ペットの長寿化やそれに伴う高齢期での病気や怪我は、ある意味では繋がっているもの。末永く暮らしていくことは確かに嬉しいものですが、一方で当のペット自身の健康や飼い主様の医療費の負担を考えると現状では喜び半分焦り半分といった感じになってしまいますね。医療が発展するにつれて、良いものこそ高額になっていくものそれに拍車をかけています。

人間もペットもどんどん長寿化していく現代。今や保険は人間だけのものではなくペットにとっても重要なファクターになりつつあるのです。今後のことは考えるだけキリがありませんが、少しでもその負担を減らせるのであればペット保険に加入するという選択肢も現実味を帯びてきます。そもそも保険に入る理由は【転ばぬ先の杖】に他ならないのですから。

ペット保険のメリット

前項でもお話したように、ペット保険は今後さらに需要が高まると予想されています。しかし、具体的なメリットを提示されないとやはりイメージは沸かないもの。

ここではペット保険に入る明確なメリットについて解説していきます。

高額な医療費の負担額を減らせる

そもそも保険に入る目的は高額な医療費の負担額を少しでも軽くすることです。ペット保険の場合は医療費の50%又は70%負担してくれる割合負担、入院や通院ごとに定額で補償する定額保障の2パターンが主流です。

具体例を挙げて考えてみましょう。高齢期に入った猫が最もかかりやすい重い病気は腎不全と呼ばれています。食欲低下や多飲多尿から始まり、様々な悪影響を及ぼす危険な病気です。症状の進行度や病院によっても異なりますが、一般的には腎不全の入院及び手術でおよそ10万円、その後20日程度の通院で9万円ほどの費用を必要とします。さらに腎不全は完治しないため、その後も定期的な通院とお薬も必須です。

ここで、70%の割合負担に加入しているケースを考えてみましょう。
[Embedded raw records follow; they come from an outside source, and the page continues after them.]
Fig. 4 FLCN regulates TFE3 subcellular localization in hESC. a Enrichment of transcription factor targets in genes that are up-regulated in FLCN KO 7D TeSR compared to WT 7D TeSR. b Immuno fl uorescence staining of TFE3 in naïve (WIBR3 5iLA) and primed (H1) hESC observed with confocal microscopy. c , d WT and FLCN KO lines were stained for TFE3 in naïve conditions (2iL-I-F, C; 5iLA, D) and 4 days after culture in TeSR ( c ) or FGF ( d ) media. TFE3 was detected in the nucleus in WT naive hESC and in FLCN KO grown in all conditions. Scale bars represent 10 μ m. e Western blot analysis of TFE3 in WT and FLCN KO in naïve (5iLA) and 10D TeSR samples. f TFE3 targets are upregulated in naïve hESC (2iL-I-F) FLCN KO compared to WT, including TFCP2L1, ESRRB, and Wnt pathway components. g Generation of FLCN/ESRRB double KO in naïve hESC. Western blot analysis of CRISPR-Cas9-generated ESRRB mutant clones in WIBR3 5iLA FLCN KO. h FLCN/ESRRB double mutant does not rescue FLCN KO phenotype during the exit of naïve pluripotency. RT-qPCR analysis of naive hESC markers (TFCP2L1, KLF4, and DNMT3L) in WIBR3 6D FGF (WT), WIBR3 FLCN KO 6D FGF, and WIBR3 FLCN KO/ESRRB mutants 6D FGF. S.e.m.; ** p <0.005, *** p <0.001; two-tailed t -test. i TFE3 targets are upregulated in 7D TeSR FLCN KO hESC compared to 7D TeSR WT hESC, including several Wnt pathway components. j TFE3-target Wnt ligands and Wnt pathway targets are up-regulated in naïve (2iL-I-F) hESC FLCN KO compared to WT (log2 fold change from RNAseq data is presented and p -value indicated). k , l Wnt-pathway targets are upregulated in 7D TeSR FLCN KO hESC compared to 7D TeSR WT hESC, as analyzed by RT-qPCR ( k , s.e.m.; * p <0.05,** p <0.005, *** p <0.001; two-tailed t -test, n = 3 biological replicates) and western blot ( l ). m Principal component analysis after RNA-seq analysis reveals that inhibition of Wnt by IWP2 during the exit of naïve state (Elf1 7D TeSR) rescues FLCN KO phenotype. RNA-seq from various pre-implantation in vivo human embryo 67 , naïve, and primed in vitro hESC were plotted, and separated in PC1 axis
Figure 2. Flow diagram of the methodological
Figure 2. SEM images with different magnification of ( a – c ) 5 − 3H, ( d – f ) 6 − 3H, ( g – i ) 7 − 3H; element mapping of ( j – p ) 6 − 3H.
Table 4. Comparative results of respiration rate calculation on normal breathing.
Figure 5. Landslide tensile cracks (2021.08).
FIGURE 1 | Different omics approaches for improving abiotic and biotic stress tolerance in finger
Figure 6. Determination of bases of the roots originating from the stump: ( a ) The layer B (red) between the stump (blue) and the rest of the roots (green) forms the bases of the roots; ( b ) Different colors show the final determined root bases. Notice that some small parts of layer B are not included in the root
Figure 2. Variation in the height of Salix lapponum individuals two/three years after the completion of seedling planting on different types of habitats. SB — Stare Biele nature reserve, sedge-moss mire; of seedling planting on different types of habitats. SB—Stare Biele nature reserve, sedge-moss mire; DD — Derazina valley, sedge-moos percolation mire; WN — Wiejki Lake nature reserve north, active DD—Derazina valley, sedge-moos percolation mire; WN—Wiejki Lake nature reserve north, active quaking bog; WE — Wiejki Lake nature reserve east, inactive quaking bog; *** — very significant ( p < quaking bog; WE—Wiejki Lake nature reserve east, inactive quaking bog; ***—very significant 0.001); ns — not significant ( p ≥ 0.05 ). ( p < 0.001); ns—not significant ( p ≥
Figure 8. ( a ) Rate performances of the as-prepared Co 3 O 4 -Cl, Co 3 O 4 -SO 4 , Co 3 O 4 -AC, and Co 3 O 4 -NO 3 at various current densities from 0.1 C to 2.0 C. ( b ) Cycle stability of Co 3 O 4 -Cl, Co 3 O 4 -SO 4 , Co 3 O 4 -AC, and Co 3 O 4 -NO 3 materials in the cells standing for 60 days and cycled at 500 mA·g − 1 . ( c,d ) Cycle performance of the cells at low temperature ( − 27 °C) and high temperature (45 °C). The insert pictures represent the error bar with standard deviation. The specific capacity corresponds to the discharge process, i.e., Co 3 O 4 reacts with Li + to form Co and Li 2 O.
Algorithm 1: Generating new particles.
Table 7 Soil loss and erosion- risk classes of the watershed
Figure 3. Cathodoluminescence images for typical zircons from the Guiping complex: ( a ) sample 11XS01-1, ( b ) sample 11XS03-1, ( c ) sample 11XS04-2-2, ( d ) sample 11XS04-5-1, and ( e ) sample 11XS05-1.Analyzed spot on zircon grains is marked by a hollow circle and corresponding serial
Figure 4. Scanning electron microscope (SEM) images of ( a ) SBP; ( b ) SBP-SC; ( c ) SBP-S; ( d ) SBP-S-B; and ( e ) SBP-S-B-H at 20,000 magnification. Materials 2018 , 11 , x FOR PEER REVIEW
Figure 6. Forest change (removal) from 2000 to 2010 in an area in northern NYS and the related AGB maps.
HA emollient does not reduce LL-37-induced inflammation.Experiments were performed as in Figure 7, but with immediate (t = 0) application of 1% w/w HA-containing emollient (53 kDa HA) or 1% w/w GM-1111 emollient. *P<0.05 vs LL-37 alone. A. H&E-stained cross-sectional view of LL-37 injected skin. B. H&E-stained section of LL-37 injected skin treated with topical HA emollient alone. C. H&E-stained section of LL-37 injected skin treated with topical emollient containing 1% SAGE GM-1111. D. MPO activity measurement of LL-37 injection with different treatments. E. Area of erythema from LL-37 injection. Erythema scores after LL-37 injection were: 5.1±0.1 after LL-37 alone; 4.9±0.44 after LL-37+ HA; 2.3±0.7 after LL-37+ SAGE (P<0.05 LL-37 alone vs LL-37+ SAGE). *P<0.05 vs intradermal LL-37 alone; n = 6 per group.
限度額も決められているため一概には言えませんが、合計で20万円ならばおそらく限度額に到達しないため、飼い主様が負担する額はおよそ6万円程度で済みます。50%であっても10万円だと考えると、どれだけ負担額を減らせるかが分かりますね。

ペット関係の損害賠償金を補償してくれる

保険内容は何も病気や怪我を補償してくれるだけではありません。コースの内容によっては損害賠償金などを補償してくれる特約を付けることができます。要はオプションですね。

もしペットが他人の車や物を傷付けてしまったり、他の子とケンカして怪我を負わせてしまった場合、飼い主様に損害賠償を請求されることがあります。その場合に、限度額以内であれば保険金が降りる仕組みとなっています。

ただし、この類の特約は多くの場合、自動車保険や火災保険にも付いています。仮に重複してしまっても、二重にお金が降りるわけではありませんので、もし特約を付けるのであれば別の保険で補償されていないかよく確認しておきましょう。

より質の高い医療にも目を向けられる

医療費の高さ=質の良い医療とは言えませんが、それでもやはり最新の技術による治療にはお金がかかります。そういった時、保険が効かないペットでは手が出せないほど高額でも、ペット保険に加入しているなら視野に入れて考えることもできるでしょう。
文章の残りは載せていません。